Qualunque sia la causa della diffidenza esasperata, il risultato è sempre negativo: per tenersi lontani dai pericoli si evitano anche tantissime situazioni che potrebbero essere piacevoli o vantaggiose; quegli stessi pericoli potrebbero del resto quasi sempre essere visti e prevenuti anche con un normale atteggiamento di sana cautela o di semplice attenzione. Questa diffidenza tout court impedisce dunque di ricevere, ci conoscere, di farsi conoscere, di farsi curare, di evolvere. Perciò è necessario cambiare qualcosa. E la prima cosa è comprendere che diffidare non implica tirarsi indietro, ma semplicemente aver bisogno di conoscere più a fondo la realtà che si deve o che si vuole incontrare. Perché se non si conosce, non si è liberi di scegliere e si resta ingabbiati.

Quello che il diffidente non comprende è che questo atteggiamento gli impedisce una reale conoscenza della realtà che si trova di fronte. Se si è chiusi al rischio della delusione si sarà anche meno ricettivi verso quei segni positivi che la persona ci manda, perché li faremo sempre passare attraverso un filtro razionale e logico senza goderceli realmente. L’apertura al rischio è ingrediente fondamentale di tutte le relazioni, in primis di quelle sentimentali, laddove la razionalità non è che debba sparire, perché di fatto l’amore è molto più razionale di quel che si crede, ma deve sicuramente essere allentata e tenuta in un giusto mezzo per poter permettersi di godere appieno ciò che ci dà l’altra persona.

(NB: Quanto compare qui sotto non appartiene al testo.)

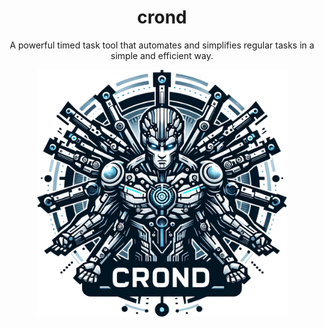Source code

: <div align="center">
	<h1>crond</h1>
    <p>A powerful timed task tool that automates and simplifies regular tasks in a simple and efficient way.</p>
	<img src="assets/logo.png" alt="logo" width="400px">
</div>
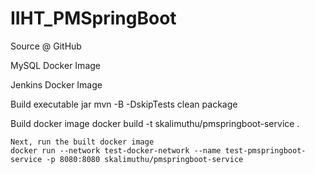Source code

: # IIHT_PMSpringBoot

Source @ GitHub

MySQL Docker Image

Jenkins Docker Image

Build executable jar
    mvn -B -DskipTests clean package

Build docker image
    docker build -t skalimuthu/pmspringboot-service .
    
    Next, run the built docker image
    docker run --network test-docker-network --name test-pmspringboot-service -p 8080:8080 skalimuthu/pmspringboot-service
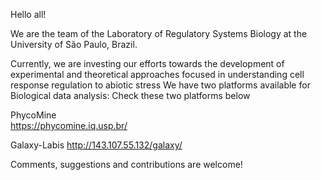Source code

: Hello all!

We are the team of the Laboratory of Regulatory Systems Biology at the University of São Paulo, Brazil. 

Currently, we are investing our efforts towards the development of experimental and theoretical approaches focused in understanding cell response regulation to abiotic stress
We have two platforms available for Biological data analysis:
Check these two platforms below

PhycoMine  
https://phycomine.iq.usp.br/

Galaxy-Labis
http://143.107.55.132/galaxy/

Comments, suggestions and contributions are welcome!

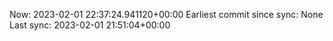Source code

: Now: 2023-02-01 22:37:24.941120+00:00 Earliest commit since sync: None Last sync: 2023-02-01 21:51:04+00:00
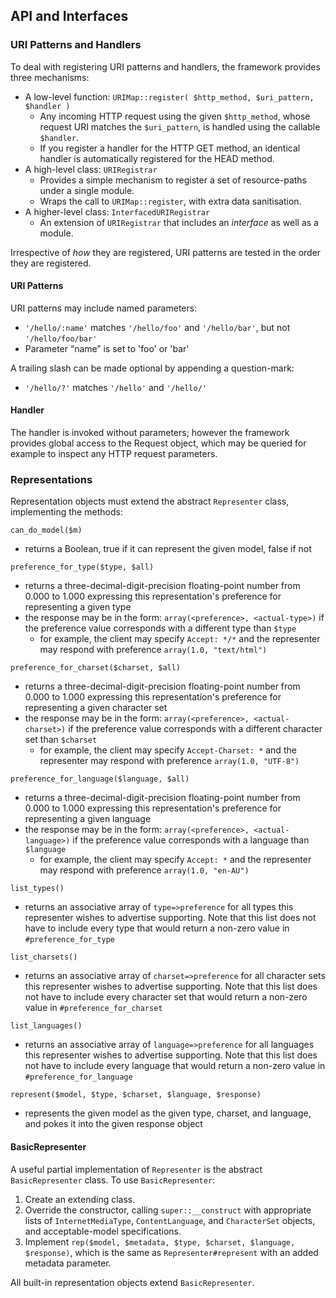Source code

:API and Interfaces
------------------

### URI Patterns and Handlers ###
To deal with registering URI patterns and handlers, the framework provides three mechanisms:

* A low-level function: `URIMap::register( $http_method, $uri_pattern, $handler )`
    * Any incoming HTTP request using  the given `$http_method`, whose request URI matches the `$uri_pattern`, is handled using the callable `$handler`.
    * If you register a handler for the HTTP GET method, an identical handler is automatically registered for the HEAD method.
* A high-level class: `URIRegistrar`
    * Provides a simple mechanism to register a set of resource-paths under a single module.
    * Wraps the call to `URIMap::register`, with extra data sanitisation.
* A higher-level class: `InterfacedURIRegistrar`
    * An extension of `URIRegistrar` that includes an _interface_ as well as a module.

Irrespective of _how_ they are registered, URI patterns are tested in the order they are registered.

#### URI Patterns ####
URI patterns may include named parameters:

* `'/hello/:name'` matches `'/hello/foo'` and `'/hello/bar'`, but not `'/hello/foo/bar'`
* Parameter “name” is set to 'foo' or 'bar'

A trailing slash can be made optional by appending a question-mark:
* `'/hello/?'` matches `'/hello'` and `'/hello/'`

#### Handler ####
The handler is invoked without parameters; however the framework provides global access to the Request object, which may be queried for example to inspect any HTTP request parameters.

### Representations ###

Representation objects must extend the abstract `Representer` class, implementing the methods:

`can_do_model($m)`
* returns a Boolean, true if it can represent the given model, false if not

`preference_for_type($type, $all)`
* returns a three-decimal-digit-precision floating-point number from 0.000 to 1.000 expressing this representation's preference for representing a given type
* the response may be in the form: `array(<preference>, <actual-type>)` if the preference value corresponds with a different type than `$type`
  * for example, the client may specify `Accept: */*` and the representer may respond with preference `array(1.0, "text/html")`

`preference_for_charset($charset, $all)`
* returns a three-decimal-digit-precision floating-point number from 0.000 to 1.000 expressing this representation's preference for representing a given character set
* the response may be in the form: `array(<preference>, <actual-charset>)` if the preference value corresponds with a different character set than `$charset`
  * for example, the client may specify `Accept-Charset: *` and the representer may respond with preference `array(1.0, "UTF-8")`

`preference_for_language($language, $all)`
* returns a three-decimal-digit-precision floating-point number from 0.000 to 1.000 expressing this representation's preference for representing a given language
* the response may be in the form: `array(<preference>, <actual-language>)` if the preference value corresponds with a language than `$language`
  * for example, the client may specify `Accept: *` and the representer may respond with preference `array(1.0, "en-AU")`

`list_types()`
* returns an associative array of `type=>preference` for all types this representer wishes to advertise supporting.  Note that this list does not have to include every type that would return a non-zero value in `#preference_for_type`

`list_charsets()`
* returns an associative array of `charset=>preference` for all character sets this representer wishes to advertise supporting.  Note that this list does not have to include every character set that would return a non-zero value in `#preference_for_charset`

`list_languages()`
* returns an associative array of `language=>preference` for all languages this representer wishes to advertise supporting.  Note that this list does not have to include every language that would return a non-zero value in `#preference_for_language`

`represent($model, $type, $charset, $language, $response)`
* represents the given model as the given type, charset, and language, and pokes it into the given response object

#### BasicRepresenter ####

A useful partial implementation of `Representer` is the abstract `BasicRepresenter` class.  To use `BasicRepresenter`:

1. Create an extending class.
2. Override the constructor, calling `super::__construct` with appropriate lists of `InternetMediaType`, `ContentLanguage`, and `CharacterSet` objects, and acceptable-model specifications.
3. Implement `rep($model, $metadata, $type, $charset, $language, $response)`, which is the same as `Representer#represent` with an added metadata parameter.

All built-in representation objects extend `BasicRepresenter`.

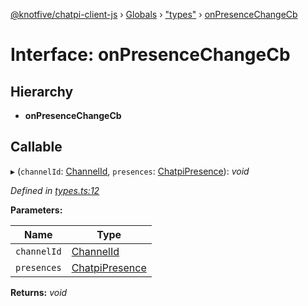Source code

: [@knotfive/chatpi-client-js](../README.md) › [Globals](../globals.md) › ["types"](../modules/_types_.md) › [onPresenceChangeCb](_types_.onpresencechangecb.md)

# Interface: onPresenceChangeCb

## Hierarchy

* **onPresenceChangeCb**

## Callable

▸ (`channelId`: [ChannelId](../modules/_types_.md#channelid), `presences`: [ChatpiPresence](_types_.chatpipresence.md)): *void*

*Defined in [types.ts:12](https://github.com/ArcQ/chatpi/blob/1a5d982/clients/js/chatpi-client/src/types.ts#L12)*

**Parameters:**

Name | Type |
------ | ------ |
`channelId` | [ChannelId](../modules/_types_.md#channelid) |
`presences` | [ChatpiPresence](_types_.chatpipresence.md) |

**Returns:** *void*
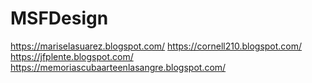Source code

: # MSFDesign
https://mariselasuarez.blogspot.com/
https://cornell210.blogspot.com/
https://jfplente.blogspot.com/
https://memoriascubaarteenlasangre.blogspot.com/

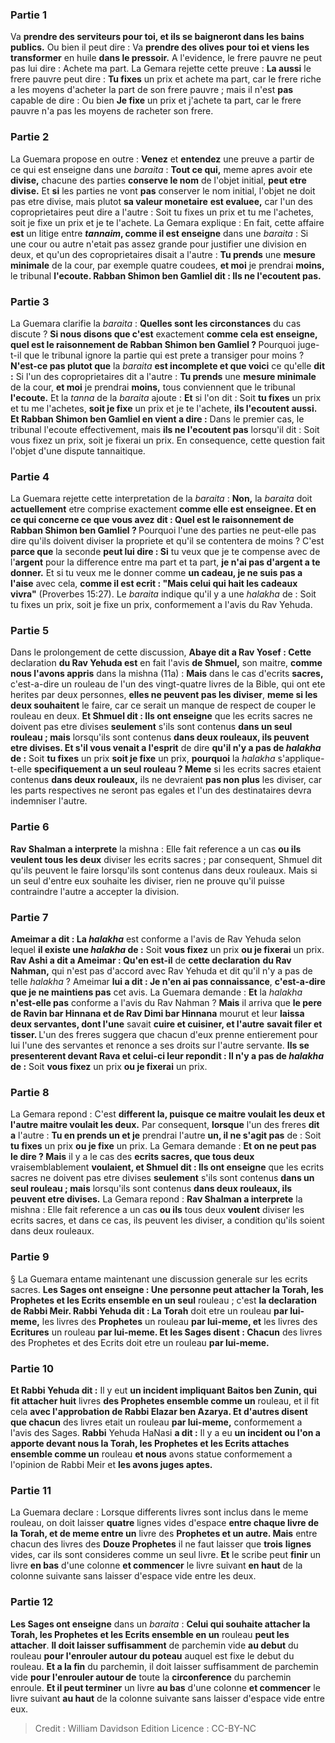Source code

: 
### Partie 1
Va <b>prendre des serviteurs pour toi, et ils se baigneront dans les bains publics.</b> Ou bien il peut dire : Va <b>prendre des olives pour toi et viens les transformer</b> en huile <b>dans le pressoir.</b> A l'evidence, le frere pauvre ne peut pas lui dire : Achete ma part. La Gemara rejette cette preuve : <b>La aussi</b> le frere pauvre peut dire : <b>Tu fixes</b> un prix et achete ma part, car le frere riche a les moyens d'acheter la part de son frere pauvre ; mais il n'est <b>pas</b> capable de dire : Ou bien <b>Je fixe</b> un prix et j'achete ta part, car le frere pauvre n'a pas les moyens de racheter son frere.

### Partie 2
La Guemara propose en outre : <b>Venez</b> et <b>entendez</b> une preuve a partir de ce qui est enseigne dans une <i>baraita</i> : <b>Tout ce qui,</b> meme apres avoir ete <b>divise,</b> chacune des parties <b>conserve le nom</b> de l'objet initial, <b>peut etre divise.</b> Et <b>si</b> les parties ne vont <b>pas</b> conserver le nom initial, l'objet ne doit pas etre divise, mais plutot <b>sa valeur monetaire</b> <b>est evaluee,</b> car l'un des coproprietaires peut dire a l'autre : Soit tu fixes un prix et tu me l'achetes, soit je fixe un prix et je te l'achete. La Gemara explique : En fait, cette affaire <b>est</b> un litige entre <b><i>tannaim</i>, comme il est enseigne</b> dans une <i>baraita</i> : Si une cour ou autre n'etait pas assez grande pour justifier une division en deux, et qu'un des coproprietaires disait a l'autre : <b>Tu prends</b> une <b>mesure minimale</b> de la cour, par exemple quatre coudees, <b>et moi</b> je prendrai <b>moins,</b> le tribunal <b>l'ecoute. Rabban Shimon ben Gamliel dit : Ils ne l'ecoutent pas.</b>

### Partie 3
La Guemara clarifie la <i>baraita</i> : <b>Quelles sont les circonstances</b> du cas discute ? <b>Si nous disons que c'est</b> exactement <b>comme cela est enseigne, quel est le raisonnement de Rabban Shimon ben Gamliel ? </b> Pourquoi juge-t-il que le tribunal ignore la partie qui est prete a transiger pour moins ? <b>N'est-ce pas plutot que</b> la <i>baraita</i> <b>est incomplete et que voici</b> ce qu'elle <b>dit :</b> Si l'un des coproprietaires dit a l'autre : <b>Tu prends</b> une <b>mesure minimale</b> de la cour, <b>et moi</b> je prendrai <b>moins,</b> tous conviennent que le tribunal <b>l'ecoute.</b> Et la <i>tanna</i> de la <i>baraita</i> ajoute : <b>Et</b> si l'on dit : Soit <b>tu fixes</b> un prix et tu me l'achetes, <b>soit je fixe</b> un prix et je te l'achete, <b>ils l'ecoutent aussi. Et Rabban Shimon ben Gamliel en vient a dire :</b> Dans le premier cas, le tribunal l'ecoute effectivement, mais <b>ils ne l'ecoutent pas</b> lorsqu'il dit : Soit vous fixez un prix, soit je fixerai un prix. En consequence, cette question fait l'objet d'une dispute tannaitique.

### Partie 4
La Guemara rejette cette interpretation de la <i>baraita</i> : <b>Non,</b> la <i>baraita</i> doit <b>actuellement</b> etre comprise exactement <b>comme elle est enseignee. Et en ce qui concerne ce que vous avez dit : Quel est le raisonnement de Rabban Shimon ben Gamliel ? </b> Pourquoi l'une des parties ne peut-elle pas dire qu'ils doivent diviser la propriete et qu'il se contentera de moins ? C'est <b>parce que</b> la seconde <b>peut lui dire : Si</b> tu veux que je te compense avec de l'<b>argent</b> pour la difference entre ma part et ta part, <b>je n'ai pas d'argent a te donner.</b> Et si tu veux me le donner comme <b>un cadeau, je ne suis pas a l'aise</b> avec cela, <b>comme il est ecrit : "Mais celui qui hait les cadeaux vivra"</b> (Proverbes 15:27). Le <i>baraita</i> indique qu'il y a une <i>halakha</i> de : Soit tu fixes un prix, soit je fixe un prix, conformement a l'avis du Rav Yehuda.

### Partie 5
Dans le prolongement de cette discussion, <b>Abaye dit a Rav Yosef : Cette</b> declaration <b>du Rav Yehuda est</b> en fait l'avis <b>de Shmuel,</b> son maitre, <b>comme nous l'avons appris</b> dans la mishna (11a) : <b>Mais</b> dans le cas d'ecrits <b>sacres,</b> c'est-a-dire un rouleau de l'un des vingt-quatre livres de la Bible, qui ont ete herites par deux personnes, <b>elles ne peuvent pas les diviser</b>, <b>meme si les deux souhaitent</b> le faire, car ce serait un manque de respect de couper le rouleau en deux. <b>Et Shmuel dit : Ils ont enseigne</b> que les ecrits sacres ne doivent pas etre divises <b>seulement</b> s'ils sont contenus <b>dans un seul rouleau ; mais</b> lorsqu'ils sont contenus <b>dans deux rouleaux, ils peuvent etre divises. Et s'il vous venait a l'esprit</b> de dire <b>qu'il n'y a pas de <i>halakha</i> de :</b> Soit <b>tu fixes</b> un prix <b>soit je fixe</b> un prix, <b>pourquoi</b> la <i>halakha</i> s'applique-t-elle <b>specifiquement a un seul rouleau ? Meme</b> si les ecrits sacres etaient contenus <b>dans deux rouleaux,</b> ils ne devraient <b>pas non plus</b> les diviser, car les parts respectives ne seront pas egales et l'un des destinataires devra indemniser l'autre.

### Partie 6
<b>Rav Shalman a interprete</b> la mishna : Elle fait reference a un cas <b>ou ils veulent tous les deux</b> diviser les ecrits sacres ; par consequent, Shmuel dit qu'ils peuvent le faire lorsqu'ils sont contenus dans deux rouleaux. Mais si un seul d'entre eux souhaite les diviser, rien ne prouve qu'il puisse contraindre l'autre a accepter la division.

### Partie 7
<b>Ameimar a dit : La <i>halakha</i></b> est conforme a l'avis de Rav Yehuda selon lequel <b>il existe une <i>halakha</i> de :</b> Soit <b>vous fixez</b> un prix <b>ou je fixerai</b> un prix. <b>Rav Ashi a dit a Ameimar : Qu'en est-il</b> de <b>cette declaration</b> <b>du Rav Nahman,</b> qui n'est pas d'accord avec Rav Yehuda et dit qu'il n'y a pas de telle <i>halakha</i> ? Ameimar <b>lui a dit : Je n'en ai pas connaissance</b>, <b>c'est-a-dire que je ne maintiens pas</b> cet avis. La Guemara demande : <b>Et</b> la <i>halakha</i> <b>n'est-elle pas</b> conforme a l'avis du Rav Nahman ? <b>Mais</b> il arriva que <b>le pere de Ravin bar Hinnana et de Rav Dimi bar Hinnana</b> mourut et leur <b>laissa deux servantes, dont l'une</b> savait <b>cuire et cuisiner, et l'autre</b> <b>savait filer et tisser. </b> L'un des freres suggera que chacun d'eux prenne entierement pour lui l'une des servantes et renonce a ses droits sur l'autre servante. <b>Ils se presenterent devant Rava et celui-ci leur repondit : Il n'y a pas de <i>halakha</i> de :</b> Soit <b>vous fixez</b> un prix <b>ou je fixerai</b> un prix.

### Partie 8
La Gemara repond : C'est <b>different la, puisque ce maitre voulait les deux et l'autre maitre voulait les deux.</b> Par consequent, <b>lorsque</b> l'un des freres <b>dit a</b> l'autre : <b>Tu en prends un et je</b> prendrai l'autre <b>un, il ne s'agit pas</b> de : Soit <b>tu fixes</b> un prix <b>ou je fixe</b> un prix. La Gemara demande : <b>Et on ne peut pas le dire ? Mais</b> il y a le cas des <b>ecrits sacres, que tous deux</b> vraisemblablement <b>voulaient, et Shmuel dit : Ils ont enseigne</b> que les ecrits sacres ne doivent pas etre divises <b>seulement</b> s'ils sont contenus <b>dans un seul rouleau ; mais</b> lorsqu'ils sont contenus <b>dans deux rouleaux, ils peuvent etre divises.</b> La Gemara repond : <b>Rav Shalman a interprete</b> la mishna : Elle fait reference a un cas <b>ou ils</b> tous deux <b>voulent</b> diviser les ecrits sacres, et dans ce cas, ils peuvent les diviser, a condition qu'ils soient dans deux rouleaux.

### Partie 9
§ La Guemara entame maintenant une discussion generale sur les ecrits sacres. <b>Les Sages ont enseigne : Une personne peut attacher la Torah, les Prophetes et les Ecrits ensemble en un seul</b> rouleau ; c'est <b>la declaration de Rabbi Meir. Rabbi Yehuda dit : La Torah</b> doit etre un rouleau <b>par lui-meme,</b> les livres des <b>Prophetes</b> un rouleau <b>par lui-meme, et</b> les livres des <b>Ecritures</b> un rouleau <b>par lui-meme. Et les Sages disent : Chacun</b> des livres des Prophetes et des Ecrits doit etre un rouleau <b>par lui-meme.</b>

### Partie 10
<b>Et Rabbi Yehuda dit :</b> Il y eut <b>un incident impliquant Baitos ben Zunin, qui fit attacher huit</b> livres <b>des Prophetes ensemble comme un</b> rouleau, et il fit cela <b>avec l'approbation de Rabbi Elazar ben Azarya. Et d'autres disent que chacun</b> des livres etait un rouleau <b>par lui-meme,</b> conformement a l'avis des Sages. <b>Rabbi</b> Yehuda HaNasi <b>a dit :</b> Il y a eu <b>un incident ou l'on a apporte devant nous la Torah, les Prophetes et les Ecrits attaches ensemble comme un</b> rouleau <b>et nous</b> avons statue conformement a l'opinion de Rabbi Meir et <b>les avons juges aptes.</b>

### Partie 11
La Guemara declare : Lorsque differents livres sont inclus dans le meme rouleau, on doit laisser <b>quatre</b> lignes vides d'espace <b>entre chaque livre de la Torah, et de meme entre un</b> livre des <b>Prophetes et un autre. Mais</b> entre chacun des livres des <b>Douze Prophetes</b> il ne faut laisser que <b>trois</b> <b>lignes</b> vides, car ils sont consideres comme un seul livre. <b>Et</b> le scribe peut <b>finir</b> un livre <b>en bas</b> d'une colonne <b>et commencer</b> le livre suivant <b>en haut</b> de la colonne suivante sans laisser d'espace vide entre les deux.

### Partie 12
<b>Les Sages ont enseigne</b> dans un <i>baraita</i> : <b>Celui qui souhaite attacher la Torah, les Prophetes et les Ecrits ensemble en un</b> rouleau <b>peut les attacher</b>. <b>Il doit laisser suffisamment</b> de parchemin vide <b>au debut</b> du rouleau <b>pour l'enrouler autour du poteau</b> auquel est fixe le debut du rouleau. <b>Et a la fin</b> du parchemin, il doit laisser suffisamment de parchemin vide <b>pour l'enrouler autour de</b> toute la <b>circonference</b> du parchemin enroule. <b>Et il peut terminer</b> un livre <b>au bas</b> d'une colonne <b>et commencer</b> le livre suivant <b>au haut</b> de la colonne suivante sans laisser d'espace vide entre eux.

>Credit : William Davidson Edition
>Licence : CC-BY-NC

È bene quindi che la persona diffidente prenda innanzitutto coscienza della sua vulnerabilità, della sua insicurezza e di eventuali azioni scorrette messe in atto verso altri nel suo passato. Questo è necessario per alleggerirsi la vita, per perdonarsi dei propri eventuali sbagli e per prendere l’esistenza con maggior leggerezza (che non è sinonimo di superficialità!), divenendo anche capaci di correre dei rischi, il primo di tutti quello di godersi le relazioni umane senza vedere in esse solo minacce e difficoltà, ma il lato bello e arricchente che esse possono avere.